● **Source information**
****************************************

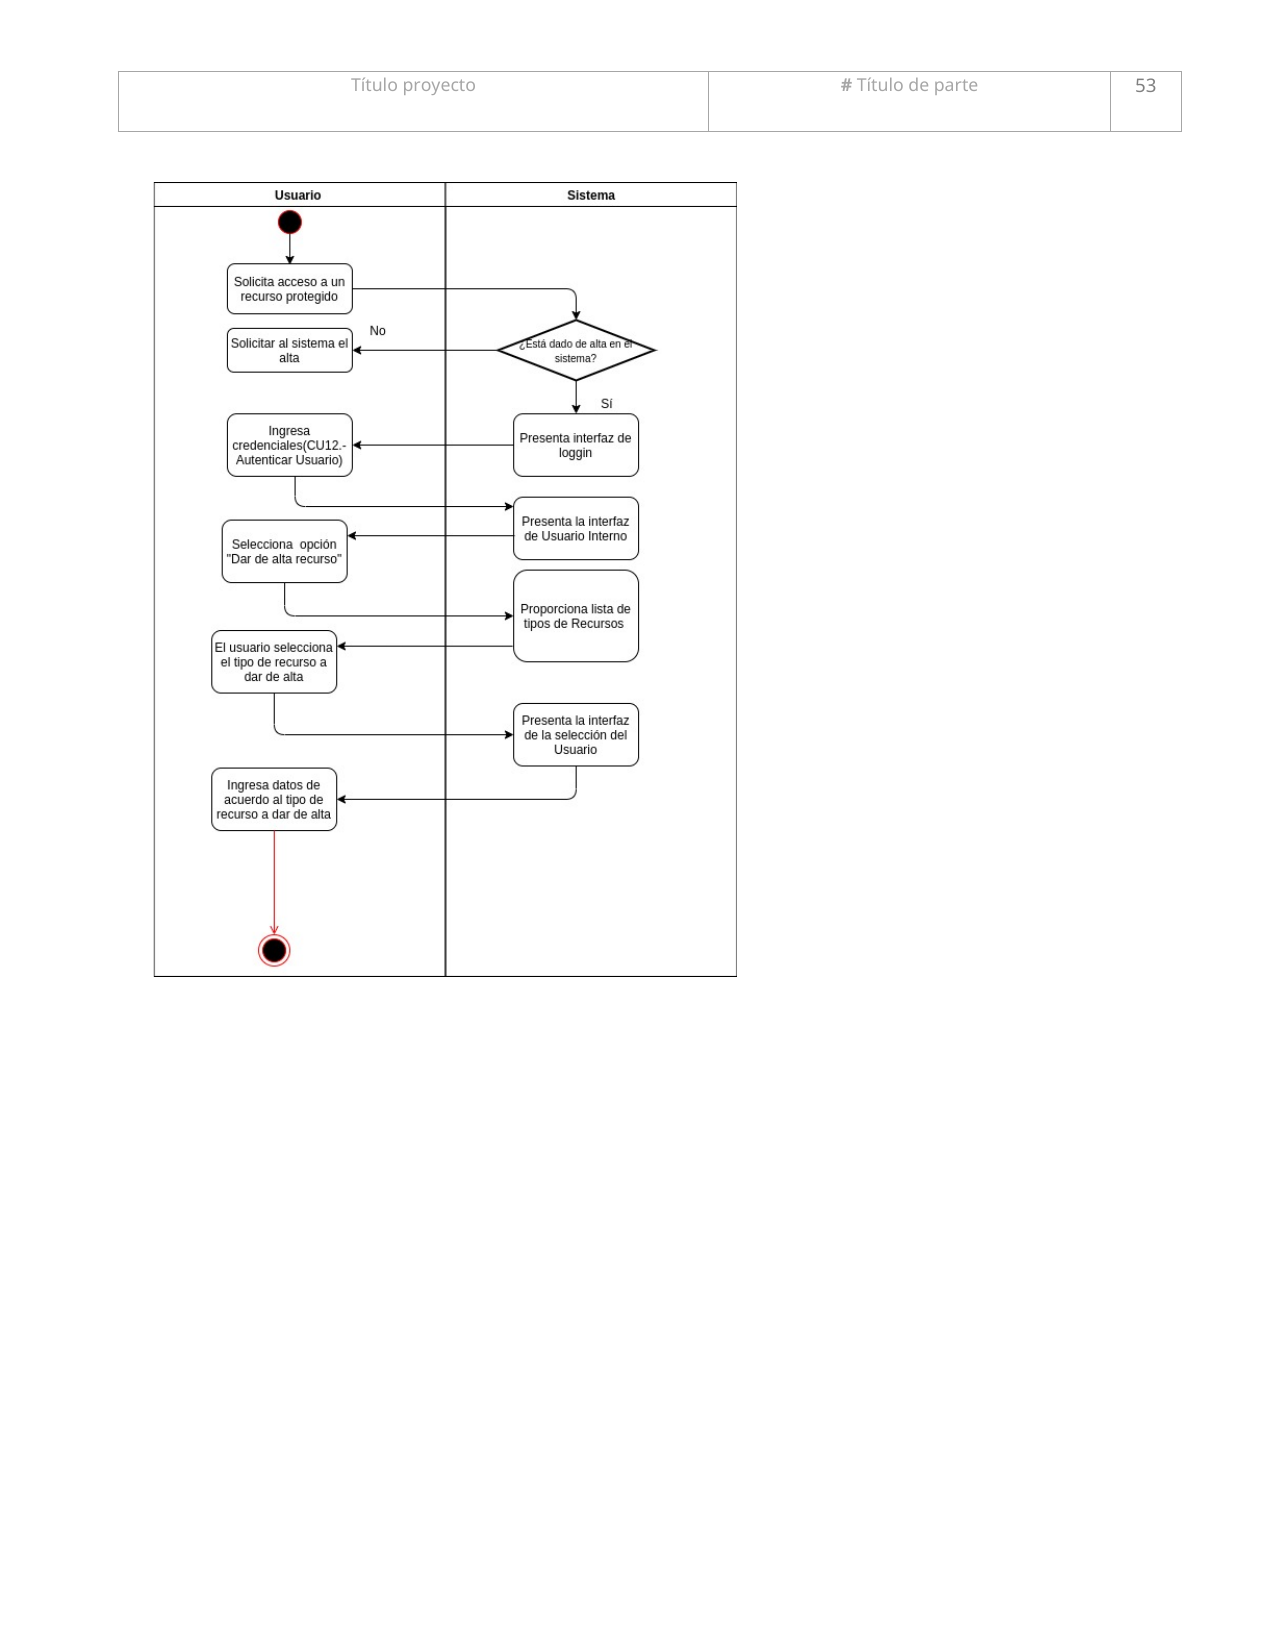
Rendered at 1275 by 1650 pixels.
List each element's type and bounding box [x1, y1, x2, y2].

picture [153, 182, 737, 977]
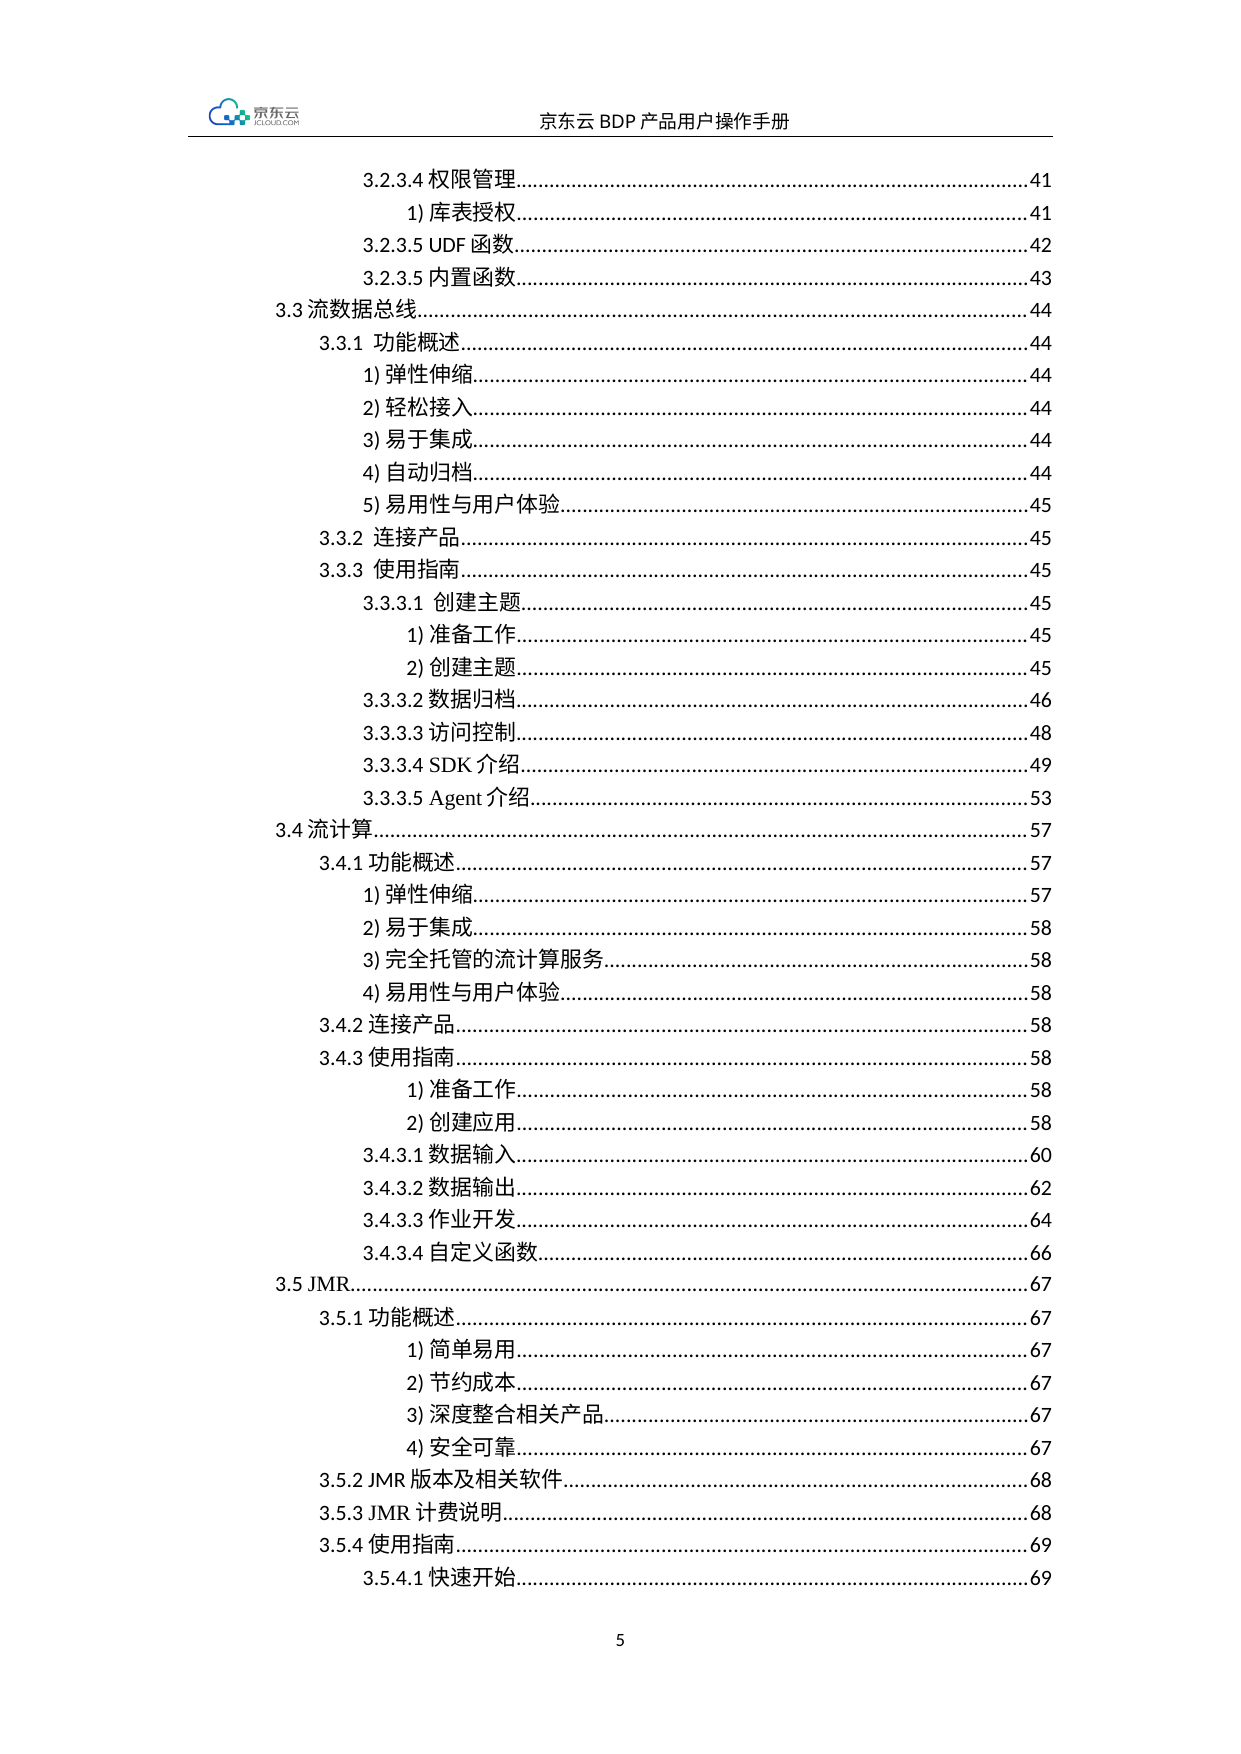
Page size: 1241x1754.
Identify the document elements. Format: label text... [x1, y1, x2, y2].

text 1) 库表授权 41 [406, 194, 1053, 227]
text 2) 创建主题 45 [406, 649, 1053, 682]
text 3.5.3 JMR计费说明 68 [319, 1494, 1053, 1527]
text 3.3.3.3 访问控制 48 [362, 714, 1053, 747]
text 3.4.3.1 数据输入 60 [362, 1137, 1053, 1169]
text 4) 易用性与用户体验 58 [362, 974, 1053, 1007]
text 1) 简单易用 67 [406, 1332, 1053, 1364]
text 3.3.3.5 Agent介绍 53 [362, 779, 1053, 812]
text 3.4.3 使用指南 58 [319, 1039, 1053, 1072]
text 3.5 JMR 67 [275, 1267, 1053, 1299]
text 3.2.3.5 内置函数 43 [362, 259, 1053, 292]
text 3.3.2 连接产品 45 [319, 519, 1053, 552]
text 3.2.3.5 UDF函数 42 [362, 227, 1053, 259]
text 3.3.3.1 创建主题 45 [362, 584, 1053, 617]
text 3.4.2 连接产品 58 [319, 1007, 1053, 1039]
text 2) 创建应用 58 [406, 1104, 1053, 1137]
text 3.5.4 使用指南 69 [319, 1527, 1053, 1559]
text 3.3.3 使用指南 45 [319, 552, 1053, 584]
text 3.3.1 功能概述 44 [319, 324, 1053, 357]
text 3.4.3.2 数据输出 62 [362, 1169, 1053, 1202]
text 4) 安全可靠 67 [406, 1429, 1053, 1462]
text 3.4.1 功能概述 57 [319, 844, 1053, 877]
text 2) 节约成本 67 [406, 1364, 1053, 1397]
text 3.3.3.4 SDK介绍 49 [362, 747, 1053, 779]
text 1) 准备工作 58 [406, 1072, 1053, 1104]
text 3.3.3.2 数据归档 46 [362, 682, 1053, 714]
text 1) 弹性伸缩 57 [362, 877, 1053, 909]
text 3.4.3.4 自定义函数 66 [362, 1234, 1053, 1267]
text 3) 深度整合相关产品 67 [406, 1397, 1053, 1429]
picture [187, 88, 340, 129]
text 3.4.3.3 作业开发 64 [362, 1202, 1053, 1234]
text 1) 弹性伸缩 44 [362, 357, 1053, 389]
text 2) 轻松接入 44 [362, 389, 1053, 422]
text 3.5.1 功能概述 67 [319, 1299, 1053, 1332]
text 3.5.4.1 快速开始 69 [362, 1559, 1053, 1592]
text 3.2.3.4 权限管理 41 [362, 162, 1053, 194]
text 3.3 流数据总线 44 [275, 292, 1053, 324]
text 2) 易于集成 58 [362, 909, 1053, 942]
text 1) 准备工作 45 [406, 617, 1053, 649]
text 3.5.2 JMR版本及相关软件 68 [319, 1462, 1053, 1494]
text 3.4 流计算 57 [275, 812, 1053, 844]
text 4) 自动归档 44 [362, 454, 1053, 487]
text 5) 易用性与用户体验 45 [362, 487, 1053, 519]
text 3) 完全托管的流计算服务 58 [362, 942, 1053, 974]
text 3) 易于集成 44 [362, 422, 1053, 454]
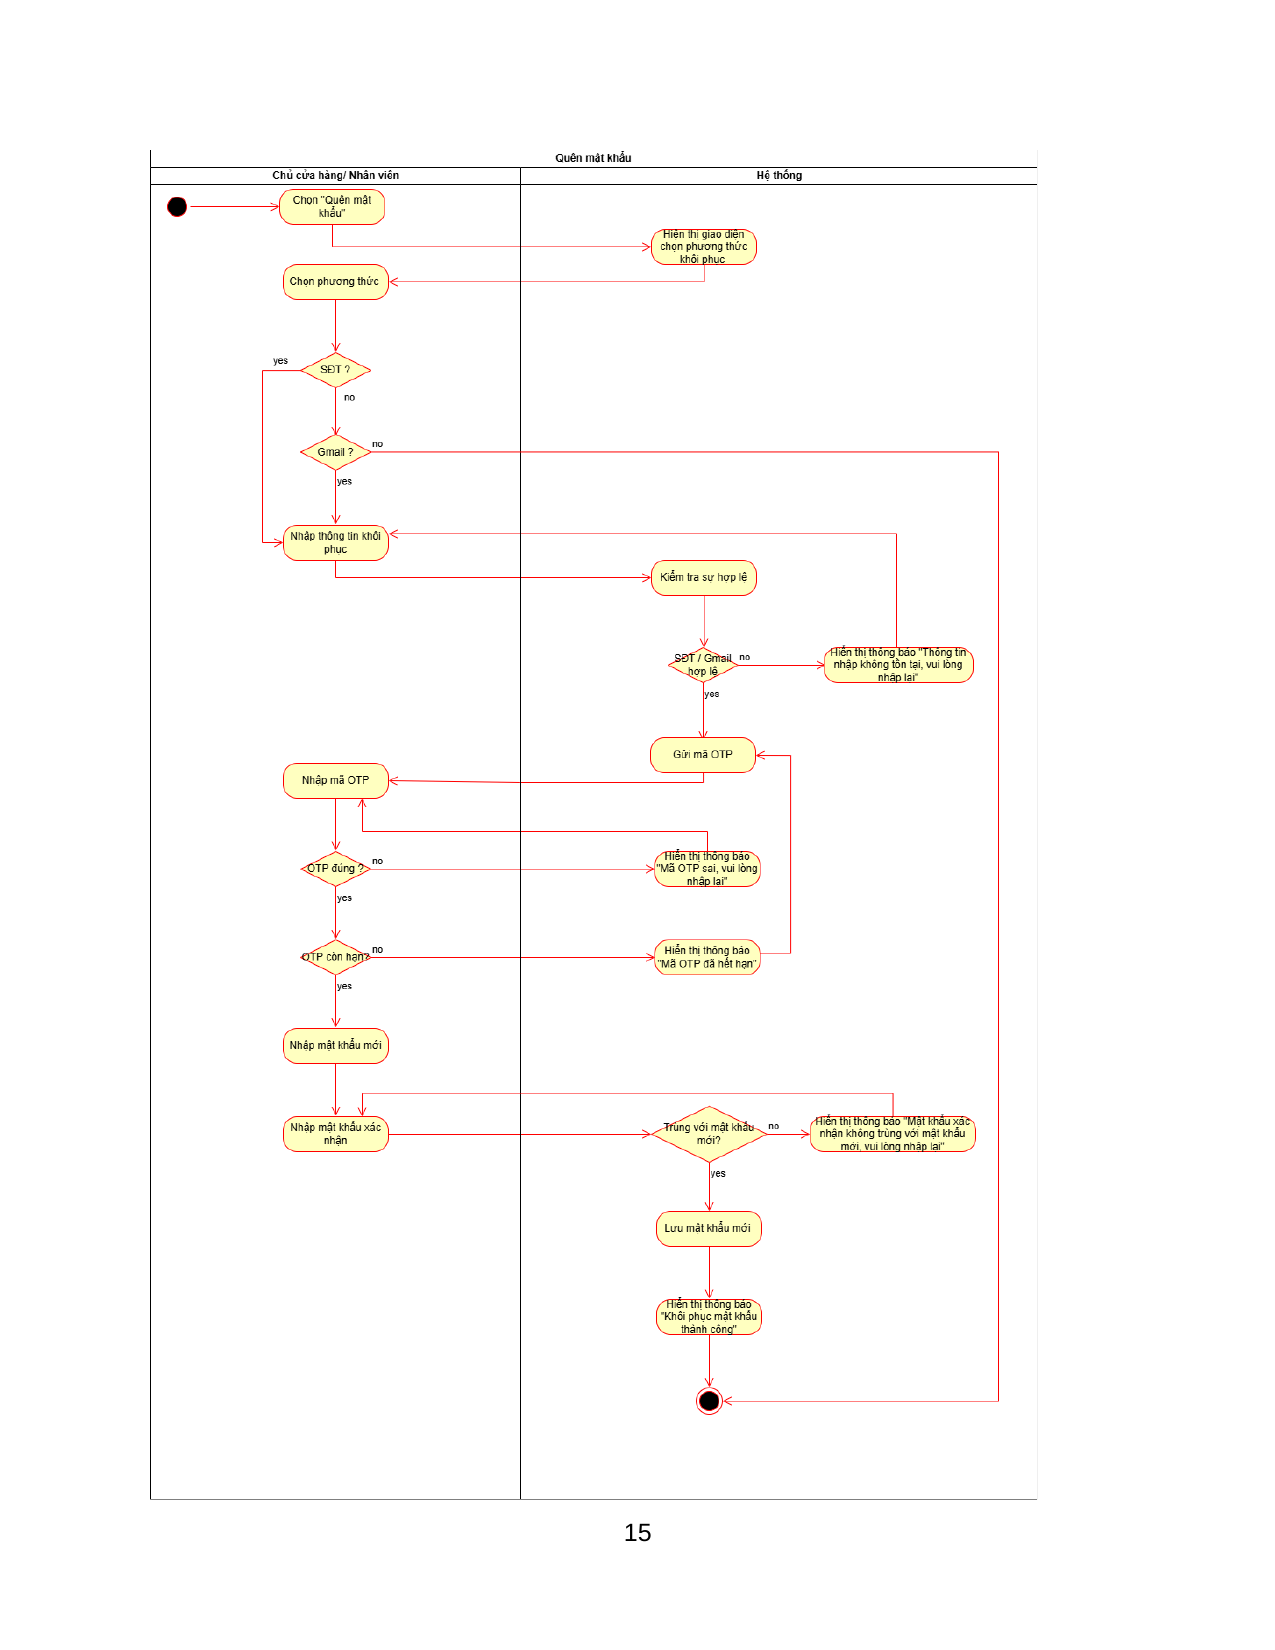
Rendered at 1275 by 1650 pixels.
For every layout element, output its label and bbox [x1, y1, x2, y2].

****************************************

● **To do**
Set down the records above exactly, leaving out pictures.

● **Answer area**
Rendered at 1275 by 1650 pixels.
List each element's type and bounding box [x1, y1, x2, y2].

picture [153, 182, 737, 977]
Page size: 1241x1754.
Identify the document elements. Format: label text... [x1, y1, x2, y2].

text 1) 库表授权 41 [406, 194, 1053, 227]
text 2) 创建主题 45 [406, 649, 1053, 682]
text 3.5.3 JMR计费说明 68 [319, 1494, 1053, 1527]
text 3.3.3.3 访问控制 48 [362, 714, 1053, 747]
text 3.4.3.1 数据输入 60 [362, 1137, 1053, 1169]
text 4) 易用性与用户体验 58 [362, 974, 1053, 1007]
text 1) 简单易用 67 [406, 1332, 1053, 1364]
text 3.3.3.5 Agent介绍 53 [362, 779, 1053, 812]
text 3.4.3 使用指南 58 [319, 1039, 1053, 1072]
text 3.5 JMR 67 [275, 1267, 1053, 1299]
text 3.2.3.5 内置函数 43 [362, 259, 1053, 292]
text 3.3.2 连接产品 45 [319, 519, 1053, 552]
text 3.2.3.5 UDF函数 42 [362, 227, 1053, 259]
text 3.3.3.1 创建主题 45 [362, 584, 1053, 617]
text 3.4.2 连接产品 58 [319, 1007, 1053, 1039]
text 2) 创建应用 58 [406, 1104, 1053, 1137]
text 3.5.4 使用指南 69 [319, 1527, 1053, 1559]
text 3.3.3 使用指南 45 [319, 552, 1053, 584]
text 3.3.1 功能概述 44 [319, 324, 1053, 357]
text 3.4.3.2 数据输出 62 [362, 1169, 1053, 1202]
text 4) 安全可靠 67 [406, 1429, 1053, 1462]
text 3.4.1 功能概述 57 [319, 844, 1053, 877]
text 2) 节约成本 67 [406, 1364, 1053, 1397]
text 3.3.3.4 SDK介绍 49 [362, 747, 1053, 779]
text 1) 准备工作 58 [406, 1072, 1053, 1104]
text 3.3.3.2 数据归档 46 [362, 682, 1053, 714]
text 1) 弹性伸缩 57 [362, 877, 1053, 909]
text 3.4.3.4 自定义函数 66 [362, 1234, 1053, 1267]
text 3) 深度整合相关产品 67 [406, 1397, 1053, 1429]
picture [187, 88, 340, 129]
text 3.4.3.3 作业开发 64 [362, 1202, 1053, 1234]
text 1) 弹性伸缩 44 [362, 357, 1053, 389]
text 2) 轻松接入 44 [362, 389, 1053, 422]
text 3.5.1 功能概述 67 [319, 1299, 1053, 1332]
text 3.5.4.1 快速开始 69 [362, 1559, 1053, 1592]
text 3.2.3.4 权限管理 41 [362, 162, 1053, 194]
text 3.3 流数据总线 44 [275, 292, 1053, 324]
text 2) 易于集成 58 [362, 909, 1053, 942]
text 1) 准备工作 45 [406, 617, 1053, 649]
text 3.5.2 JMR版本及相关软件 68 [319, 1462, 1053, 1494]
text 3.4 流计算 57 [275, 812, 1053, 844]
text 4) 自动归档 44 [362, 454, 1053, 487]
text 5) 易用性与用户体验 45 [362, 487, 1053, 519]
text 3) 完全托管的流计算服务 58 [362, 942, 1053, 974]
text 3) 易于集成 44 [362, 422, 1053, 454]
Rendered at 1275 by 1650 pixels.
For every layout element, output its label and bbox [x1, y1, x2, y2].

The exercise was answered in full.